Various approaches for network equivalencing have been presented in [7,8,9,10,11,12]. These approaches follow the traditional method of eliminating less important elements from the system on the basis of geographic and electric parameters. Such elimination results in partitioning of the network into three clusters of buses: a cluster of internal buses, a cluster of external buses, and a cluster of boundary buses that divide the external buses from the internal buses. Due to their trivial impact on the internal system, remote generators and transmission lines connected to the boundary buses may be eliminated with minor impact on decisions. However, irrespective of the bus demarcation, market analysis of large power system networks requires retaining the desired buyer/seller pairs corresponding to operating zones in order to understand the impact of power flows on transmission lines from the buyer/seller pairs at various buses. Hence, in this study, we do not eliminate the external buses but rather focus on the line flows between various operating areas. These line flows are called tie-line flows.

EXERCISE PROMPT
Extend the passage on power network equivalencing and tie-line flows, picking up after its final sentence.

ENTRIES SUPPLIED
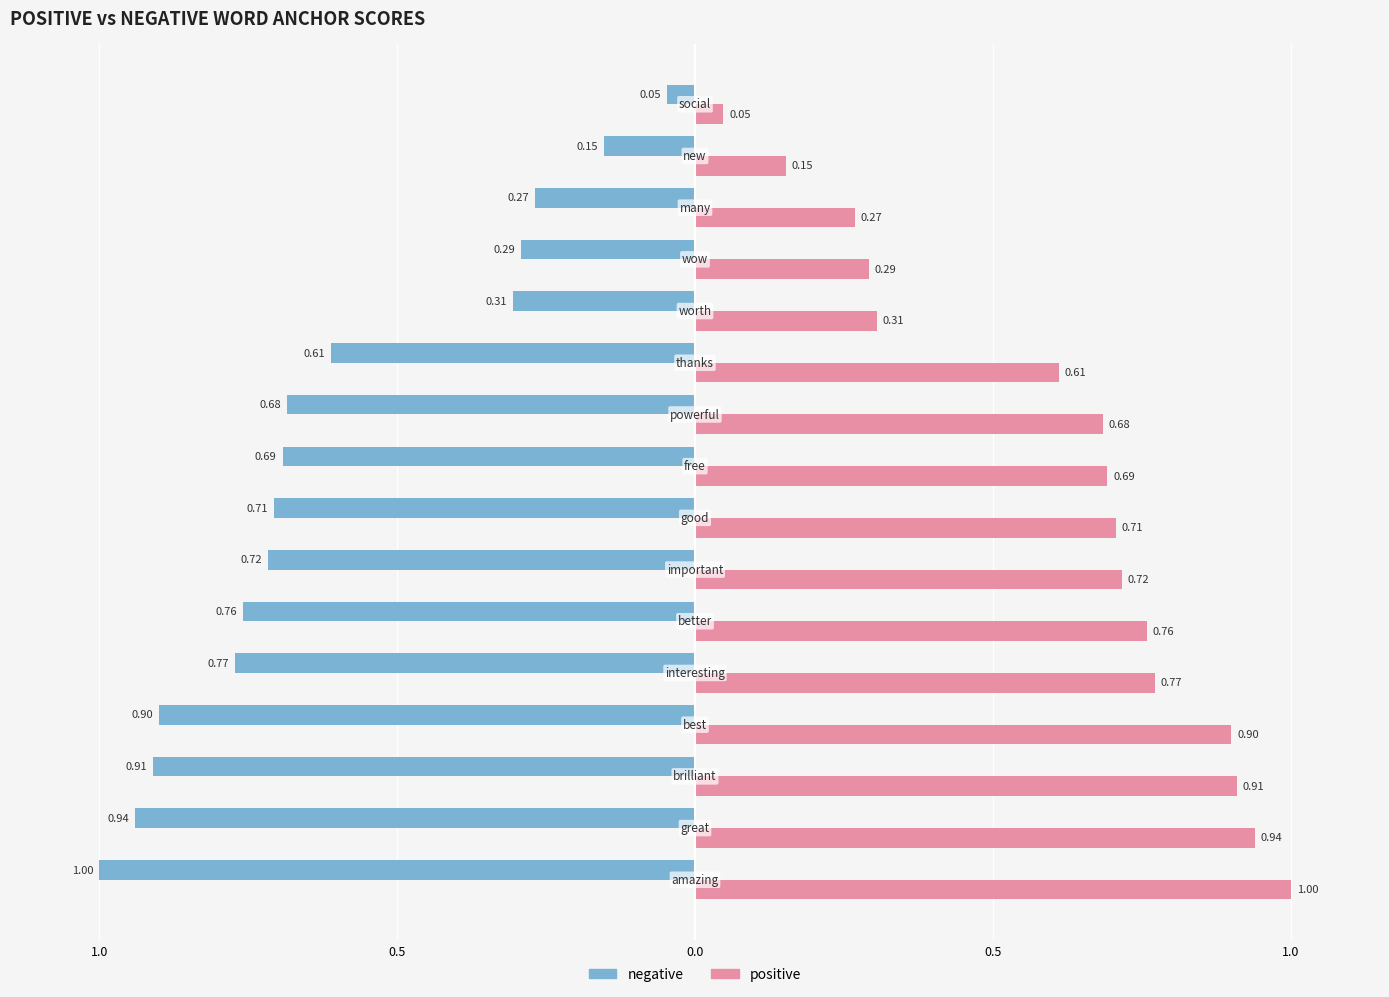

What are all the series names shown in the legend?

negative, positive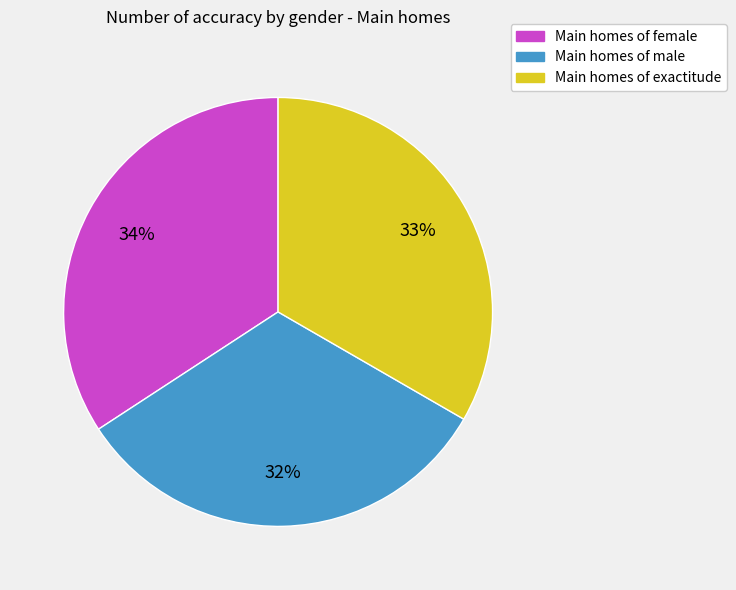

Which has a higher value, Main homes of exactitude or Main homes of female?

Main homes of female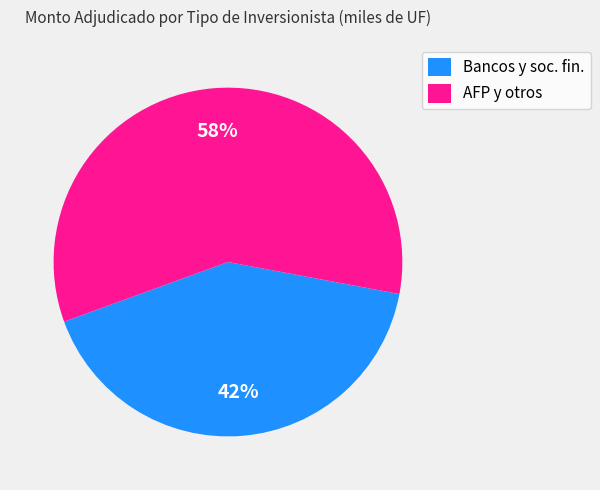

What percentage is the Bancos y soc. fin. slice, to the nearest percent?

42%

RESPONSE BELOW
In this paper, the metric developed for the study has properties similar to resistance distance which has been widely used since the early days of electrical circuit theory. There are several books on the basics of circuit analysis that deal with resistance distance and topological formula for resistance distance, for example [13]. However, recently this concept gained increased importance in view of its applications in areas outside electrical circuit theory [14,15,16,17,18,19,20].

In recent studies, network equivalencing has been done using generation shift factor (GSF)-based methods [5, 6, 21, 22]. In these methods, buses with similar impact on the interconnecting tie-line flows evaluated using GSFs are grouped together. In order to improve the efficiency and accuracy of bus clustering, [6] use is made of k-means algorithm based on GSF to cluster the buses. However, GSFs are sensitive to the change in the location of slack generator. Network operators supervising different regions of the interconnection might not be aware of the slack bus change, and hence there could be discrepancies in decision making, which can provoke an impact on regional power transactions. Therefore, our main objective in this paper is to develop a new clustering method as well as new network equivalent that overcomes the limitation of the GSF-based methods.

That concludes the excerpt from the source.